Es preciso recorrer la exposición monográfica que sobre Auguste Rodin organiza estos días el Museo de Bellas Artes de Sevilla para entender una cosa: que lo verdaderamente interesante no son, con serlo lo suficiente, los objetos expuestos, sino el público que se acerca a ellos. Exposiciones y museos constituyen ocasiones únicas para agazaparse en una esquina y comprobar el comportamiento de esos insectos maniáticos que son los seres humanos. Nadie, ni los organizadores, saben a ciencia cierta qué es lo que arrastra a los curiosos a aquel montaje salpicado de masas de bronce, alrededor del cual se mueven con la ausente precisión de un sonámbulo. Las personas acuden, en solitario o en grupo, consumen una serie de horas en éste y parecidos recintos deteniéndose frente a un lienzo, un muñón de marfil, un peñasco de mármol movidos por una intención oscura que dudo que nadie pueda desentrañar. Si se les pregunta, estos insectos recurren a conceptos nebulosos como el placer o la belleza, como si ellos aclarasen algo su curiosidad en vez de envolverla definitivamente entre brumas.

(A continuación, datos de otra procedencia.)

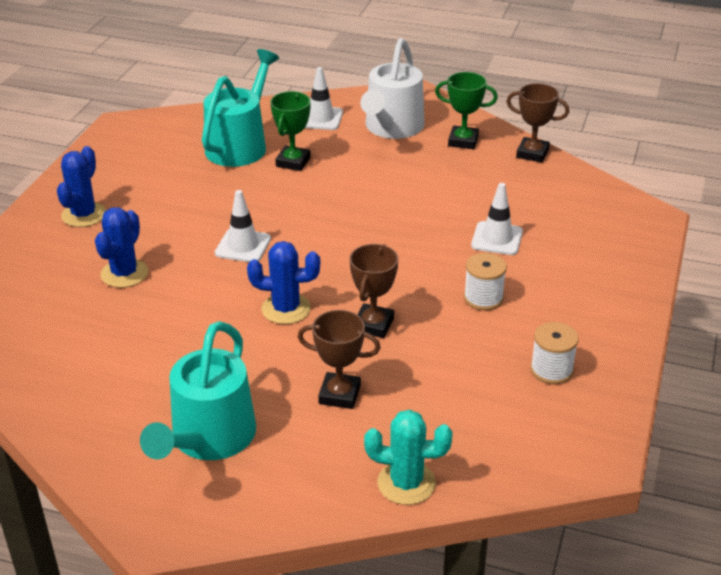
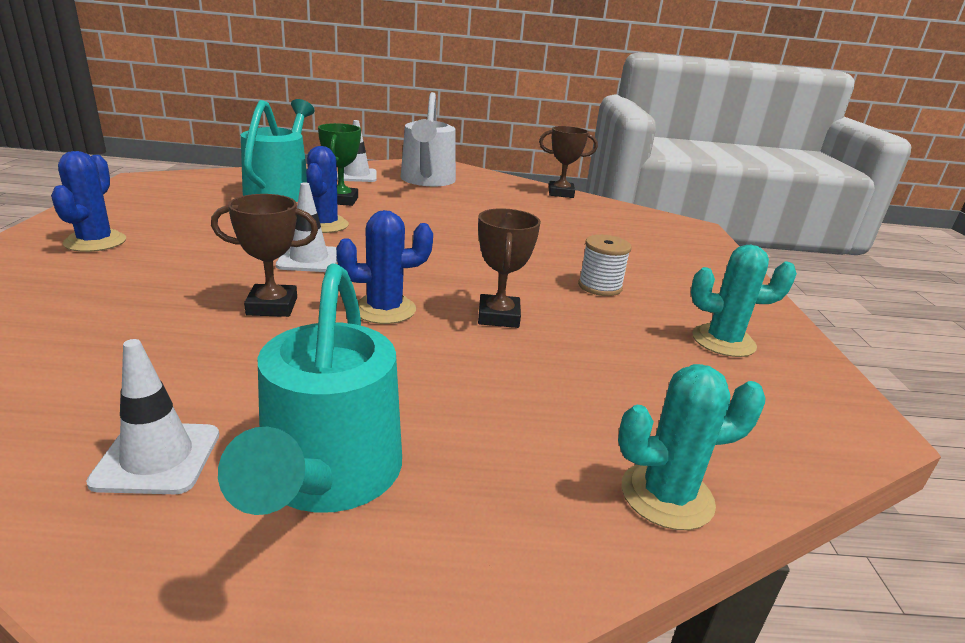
camera: 20 degrees left, 10 degrees down
(124, 273) = (155, 289): blue cactus -> blue cactus (324, 225)
(339, 394) = (500, 392): brown trophy -> brown trophy (272, 306)
(463, 141) = (496, 187): green trophy -> none
(497, 239) = (575, 244): white traffic cone -> white traffic cone (157, 458)
(551, 370) = (723, 341): white spool -> turquoise cactus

Lo que está en entredicho es el museo como despacho de cultura, como depósito último de un cúmulo de objetos y testimonios que no pueden sobrevivir fuera de él. Hay museos porque hay gente que acude a los museos, porque el arte se realiza para alimentar los museos. Bajo ese título indiferenciador se engloban instituciones muy diversas que en muchas ocasiones no comparten comunidad de intereses. En unos casos, el museo posee la función pragmática de conservar unas reliquias que sin las precisas normas de conservación acabarían por deteriorarse: así, los museos arqueológicos. Pero en otras, el museo se transforma en una especie de promoción cultural, un sello de oro con el que se marca a aquella clase de cosas que merecen pasar a formar parte del acervo de la civilización mundial, alcanzando una nueva categoría, el rango terrible y litúrgico del tabú.

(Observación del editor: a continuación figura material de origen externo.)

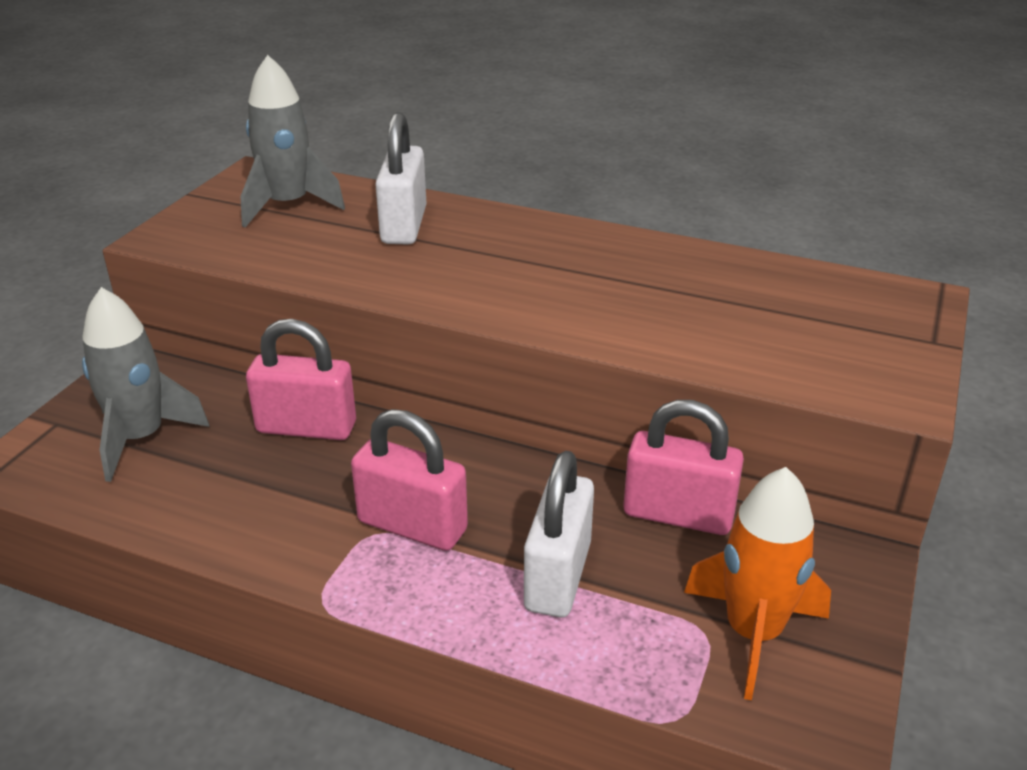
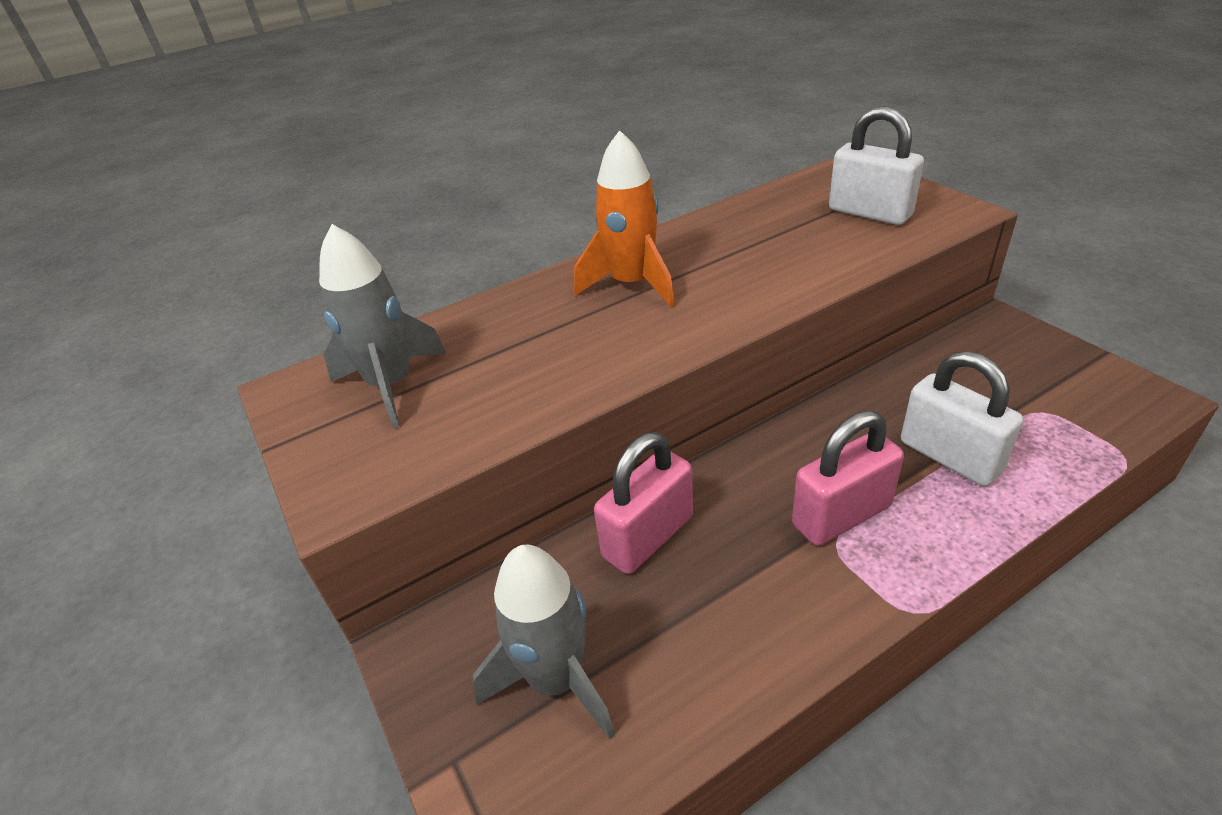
camera: 50 degrees left, 5 degrees up
(404, 226) = (520, 329): white padlock -> white padlock (869, 213)
(678, 514) = (911, 374): pink padlock -> none
(753, 633) = (1052, 391): orange rocket -> orange rocket (632, 284)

Seguramente no haya nada tan opuesto al arte como esos aparatosos mausoleos, los museos. Aplastan, asfixian, obligan a pasar a las obras por el aro de una serie de premisas y de imposiciones que en muchas ocasiones matan su espontaneidad, que las convierte en una selección de precocinados convenientemente ordenados en hilera sobre la vitrina del supermercado. Sacado del taller, del bar, del parque o la calle, el arte se descontextualiza, se vacía de significado para adoptar ese otro mucho menos equívoco y flexible que aportan las salas con moqueta, las presentaciones oficiales, los ministerios de cultura. El impacto estético, las palabras que esos resultados de la gracia o del tormento aprietan entre los labios, queda domesticado, aparte dentro de un aséptico paréntesis que evite toda contaminación externa, que manche el arte con la sucia contingencia de la vida cotidiana. Los penes escandalosos de Egon Schiele, las voraces vulvas de Klimt, la fotografía masturbatoria de Mapplethorpe se soportan porque han pasado ese túnel de lavado, esa lejía de la conciencia que permite al padre de familia contemplarlo sin sentir escrúpulos. Y así podemos seguir gozando el arte y la cultura en comunidad, visitando cuantas exposiciones de Rodin hagan falta, hasta que un día choquemos con el urinario de Duchamp y se nos agüe la fiesta, y nuestra versión evangélica del arte se llene de caca y meados, como los niños pequeños, que también son de carne y hueso.